In the entries below, begin at the line that has "left eye: (291, 305)", stop after the line that has "left ear: (155, 143)", and output those lines exactly with no pictures.

■ Data shown ■
....

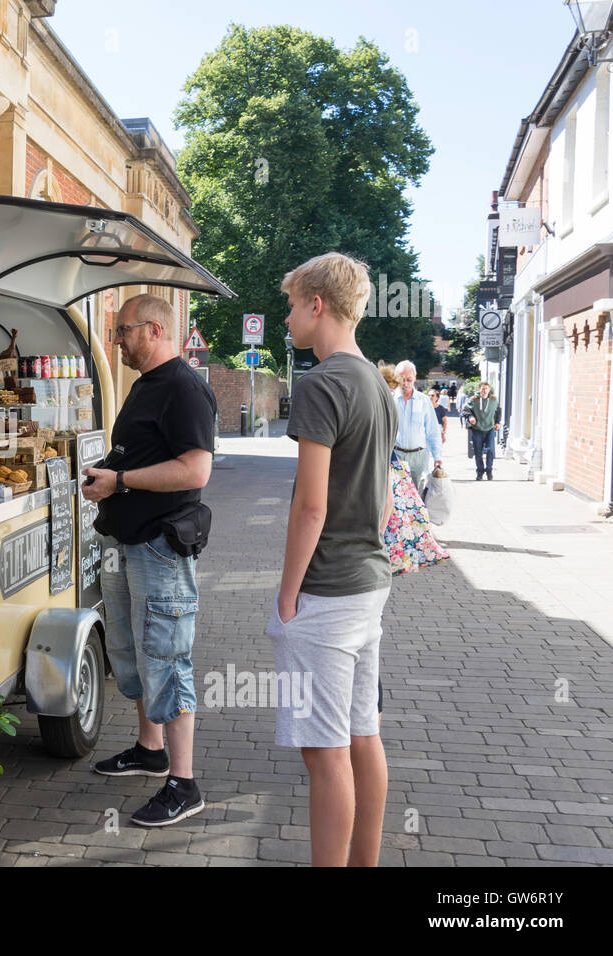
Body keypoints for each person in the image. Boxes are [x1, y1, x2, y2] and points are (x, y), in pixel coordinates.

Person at [269, 252, 396, 867]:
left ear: (317, 305)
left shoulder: (319, 385)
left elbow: (310, 508)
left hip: (326, 591)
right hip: (369, 582)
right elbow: (388, 493)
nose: (287, 318)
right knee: (361, 735)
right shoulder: (375, 381)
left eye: (291, 305)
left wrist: (288, 595)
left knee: (324, 753)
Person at [83, 293, 215, 827]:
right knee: (134, 652)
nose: (118, 341)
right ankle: (149, 747)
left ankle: (183, 783)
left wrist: (121, 480)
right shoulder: (147, 386)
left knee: (167, 656)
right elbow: (141, 454)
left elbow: (195, 470)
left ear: (156, 329)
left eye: (124, 331)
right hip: (128, 540)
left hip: (161, 547)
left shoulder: (184, 388)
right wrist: (111, 471)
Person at [391, 360, 442, 494]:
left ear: (415, 378)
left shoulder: (424, 400)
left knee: (416, 496)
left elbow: (432, 431)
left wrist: (437, 456)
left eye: (409, 379)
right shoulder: (390, 399)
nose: (405, 383)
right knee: (397, 497)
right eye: (402, 379)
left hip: (419, 456)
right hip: (396, 455)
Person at [466, 380, 501, 480]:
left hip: (490, 429)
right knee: (478, 452)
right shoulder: (474, 399)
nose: (484, 390)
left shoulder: (494, 399)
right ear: (479, 389)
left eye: (486, 388)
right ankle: (480, 472)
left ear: (489, 389)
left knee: (490, 450)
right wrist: (471, 417)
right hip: (477, 429)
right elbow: (466, 410)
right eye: (483, 388)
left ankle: (489, 471)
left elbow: (498, 411)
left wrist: (497, 422)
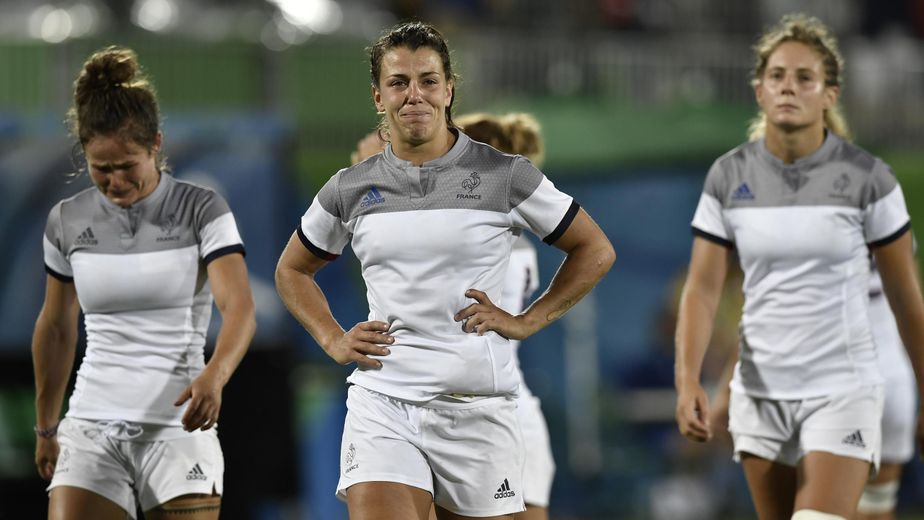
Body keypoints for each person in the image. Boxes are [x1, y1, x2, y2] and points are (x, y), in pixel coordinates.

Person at [275, 21, 614, 520]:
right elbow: (292, 270)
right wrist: (332, 338)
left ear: (449, 89)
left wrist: (527, 321)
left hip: (478, 409)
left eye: (428, 80)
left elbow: (594, 249)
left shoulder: (505, 175)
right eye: (398, 82)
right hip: (384, 402)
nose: (414, 95)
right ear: (378, 96)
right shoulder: (349, 187)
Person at [673, 13, 924, 520]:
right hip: (761, 393)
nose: (788, 87)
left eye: (804, 77)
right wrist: (690, 380)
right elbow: (702, 289)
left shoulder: (870, 180)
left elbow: (905, 298)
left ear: (830, 94)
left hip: (844, 388)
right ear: (759, 91)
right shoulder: (727, 176)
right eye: (777, 76)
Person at [32, 46, 256, 520]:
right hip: (91, 424)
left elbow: (239, 308)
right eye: (101, 168)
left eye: (126, 165)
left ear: (155, 143)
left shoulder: (202, 209)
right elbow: (55, 327)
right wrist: (46, 426)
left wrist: (215, 376)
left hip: (178, 425)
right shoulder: (66, 220)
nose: (114, 182)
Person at [350, 111, 557, 520]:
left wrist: (377, 163)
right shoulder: (496, 233)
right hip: (462, 406)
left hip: (488, 413)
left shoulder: (489, 235)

....

■ Final answer ■
left eye: (291, 305)
left wrist: (288, 595)
left knee: (324, 753)
Person at [83, 293, 215, 827]:
right knee: (134, 652)
nose: (118, 341)
right ankle: (149, 747)
left ankle: (183, 783)
left wrist: (121, 480)
right shoulder: (147, 386)
left knee: (167, 656)
right elbow: (141, 454)
left elbow: (195, 470)
left ear: (156, 329)
left eye: (124, 331)
right hip: (128, 540)
left hip: (161, 547)
left shoulder: (184, 388)
right wrist: (111, 471)
Person at [391, 360, 442, 494]:
left ear: (415, 378)
left shoulder: (424, 400)
left knee: (416, 496)
left elbow: (432, 431)
left wrist: (437, 456)
left eye: (409, 379)
right shoulder: (390, 399)
nose: (405, 383)
right knee: (397, 497)
right eye: (402, 379)
left hip: (419, 456)
right hip: (396, 455)
Person at [466, 380, 501, 480]:
left hip: (490, 429)
right knee: (478, 452)
right shoulder: (474, 399)
nose: (484, 390)
left shoulder: (494, 399)
right ear: (479, 389)
left eye: (486, 388)
right ankle: (480, 472)
left ear: (489, 389)
left knee: (490, 450)
right wrist: (471, 417)
right hip: (477, 429)
right elbow: (466, 410)
right eye: (483, 388)
left ankle: (489, 471)
left elbow: (498, 411)
left wrist: (497, 422)
Body keypoints for each person in the image. Boxes are [x1, y1, x2, y2] and points are (x, y), in pixel coordinates.

Person at [275, 21, 614, 520]:
right elbow: (292, 270)
right wrist: (332, 338)
left ear: (449, 89)
left wrist: (527, 321)
left hip: (478, 409)
left eye: (428, 80)
left elbow: (594, 249)
left shoulder: (505, 175)
right eye: (398, 82)
right hip: (384, 402)
nose: (414, 95)
right ear: (378, 96)
right shoulder: (349, 187)
Person at [673, 13, 924, 520]:
right hip: (761, 393)
nose: (788, 87)
left eye: (804, 77)
right wrist: (690, 380)
right elbow: (702, 289)
left shoulder: (870, 180)
left elbow: (905, 298)
left ear: (830, 94)
left hip: (844, 388)
right ear: (759, 91)
right shoulder: (727, 176)
right eye: (777, 76)
Person at [32, 46, 256, 520]:
right hip: (91, 424)
left elbow: (239, 308)
right eye: (101, 168)
left eye: (126, 165)
left ear: (155, 143)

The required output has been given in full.